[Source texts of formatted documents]
##########
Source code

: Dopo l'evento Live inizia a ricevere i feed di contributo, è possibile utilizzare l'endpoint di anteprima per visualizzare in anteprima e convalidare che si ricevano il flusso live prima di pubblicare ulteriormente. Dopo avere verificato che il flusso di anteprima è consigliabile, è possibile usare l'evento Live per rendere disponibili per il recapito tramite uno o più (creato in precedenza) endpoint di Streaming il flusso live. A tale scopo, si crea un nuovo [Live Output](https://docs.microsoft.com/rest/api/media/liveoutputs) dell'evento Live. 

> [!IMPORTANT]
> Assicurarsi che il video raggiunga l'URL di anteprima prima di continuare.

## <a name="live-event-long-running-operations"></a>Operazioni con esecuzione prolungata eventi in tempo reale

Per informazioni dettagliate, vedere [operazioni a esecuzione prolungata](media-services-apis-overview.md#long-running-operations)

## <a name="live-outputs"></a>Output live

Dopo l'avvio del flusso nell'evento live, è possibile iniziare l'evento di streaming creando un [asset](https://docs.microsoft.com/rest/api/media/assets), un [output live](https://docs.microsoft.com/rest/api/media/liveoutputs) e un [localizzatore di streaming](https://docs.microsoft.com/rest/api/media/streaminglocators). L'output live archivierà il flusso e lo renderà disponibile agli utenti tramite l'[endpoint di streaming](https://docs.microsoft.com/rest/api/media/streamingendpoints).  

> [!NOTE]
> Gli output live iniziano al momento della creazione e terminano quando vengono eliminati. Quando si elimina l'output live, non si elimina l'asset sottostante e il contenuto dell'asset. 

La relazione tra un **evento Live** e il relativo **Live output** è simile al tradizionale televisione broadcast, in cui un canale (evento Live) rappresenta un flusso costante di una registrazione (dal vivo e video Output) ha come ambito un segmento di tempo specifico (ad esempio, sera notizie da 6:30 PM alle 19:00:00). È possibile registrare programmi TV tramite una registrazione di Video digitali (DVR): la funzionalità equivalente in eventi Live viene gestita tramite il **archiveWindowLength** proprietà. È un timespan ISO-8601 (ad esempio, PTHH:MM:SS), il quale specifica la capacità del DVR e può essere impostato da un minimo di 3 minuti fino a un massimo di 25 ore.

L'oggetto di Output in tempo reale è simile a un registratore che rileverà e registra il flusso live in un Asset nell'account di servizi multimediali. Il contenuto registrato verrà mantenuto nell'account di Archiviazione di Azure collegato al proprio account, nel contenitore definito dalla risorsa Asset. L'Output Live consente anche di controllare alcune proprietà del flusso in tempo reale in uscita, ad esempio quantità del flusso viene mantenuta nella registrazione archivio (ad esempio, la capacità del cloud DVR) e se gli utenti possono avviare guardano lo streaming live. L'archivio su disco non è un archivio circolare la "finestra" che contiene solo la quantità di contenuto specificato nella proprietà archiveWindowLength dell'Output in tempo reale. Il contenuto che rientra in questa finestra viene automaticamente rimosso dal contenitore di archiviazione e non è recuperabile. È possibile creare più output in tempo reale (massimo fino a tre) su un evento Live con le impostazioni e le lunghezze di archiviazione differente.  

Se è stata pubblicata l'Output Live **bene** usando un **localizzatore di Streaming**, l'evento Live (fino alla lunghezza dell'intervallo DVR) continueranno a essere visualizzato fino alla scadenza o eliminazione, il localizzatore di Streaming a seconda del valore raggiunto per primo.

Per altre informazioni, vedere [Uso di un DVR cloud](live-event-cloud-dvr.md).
##########
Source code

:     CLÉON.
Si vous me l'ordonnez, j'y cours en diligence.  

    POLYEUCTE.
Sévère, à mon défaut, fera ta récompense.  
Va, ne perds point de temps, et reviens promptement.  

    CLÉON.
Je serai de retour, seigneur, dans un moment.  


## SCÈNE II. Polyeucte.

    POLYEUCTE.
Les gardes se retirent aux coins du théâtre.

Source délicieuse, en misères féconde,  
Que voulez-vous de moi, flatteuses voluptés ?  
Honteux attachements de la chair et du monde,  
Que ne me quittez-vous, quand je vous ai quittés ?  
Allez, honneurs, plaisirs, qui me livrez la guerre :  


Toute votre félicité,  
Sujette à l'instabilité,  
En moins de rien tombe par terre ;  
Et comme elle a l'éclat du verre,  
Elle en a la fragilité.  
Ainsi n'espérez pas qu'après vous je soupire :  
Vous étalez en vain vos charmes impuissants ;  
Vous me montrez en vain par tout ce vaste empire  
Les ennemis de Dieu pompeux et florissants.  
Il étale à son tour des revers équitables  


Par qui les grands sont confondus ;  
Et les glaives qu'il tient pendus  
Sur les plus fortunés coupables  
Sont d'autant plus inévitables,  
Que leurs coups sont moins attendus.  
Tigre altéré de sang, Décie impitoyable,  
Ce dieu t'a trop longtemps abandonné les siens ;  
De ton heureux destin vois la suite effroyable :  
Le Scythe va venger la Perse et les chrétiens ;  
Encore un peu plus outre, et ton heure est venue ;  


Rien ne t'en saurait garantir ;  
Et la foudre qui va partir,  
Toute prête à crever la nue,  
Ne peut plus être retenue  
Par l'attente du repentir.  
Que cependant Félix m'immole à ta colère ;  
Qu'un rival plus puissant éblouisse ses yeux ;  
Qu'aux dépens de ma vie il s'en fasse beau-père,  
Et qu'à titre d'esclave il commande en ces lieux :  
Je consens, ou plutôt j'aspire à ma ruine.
##########
Please make an exact copy of the lines above from the line with "Va, ne perds" through the line with "Source délicieuse, en", both ends included.

Solution for this exercise:
Va, ne perds point de temps, et reviens promptement.  

    CLÉON.
Je serai de retour, seigneur, dans un moment.  


## SCÈNE II. Polyeucte.

    POLYEUCTE.
Les gardes se retirent aux coins du théâtre.

Source délicieuse, en misères féconde,  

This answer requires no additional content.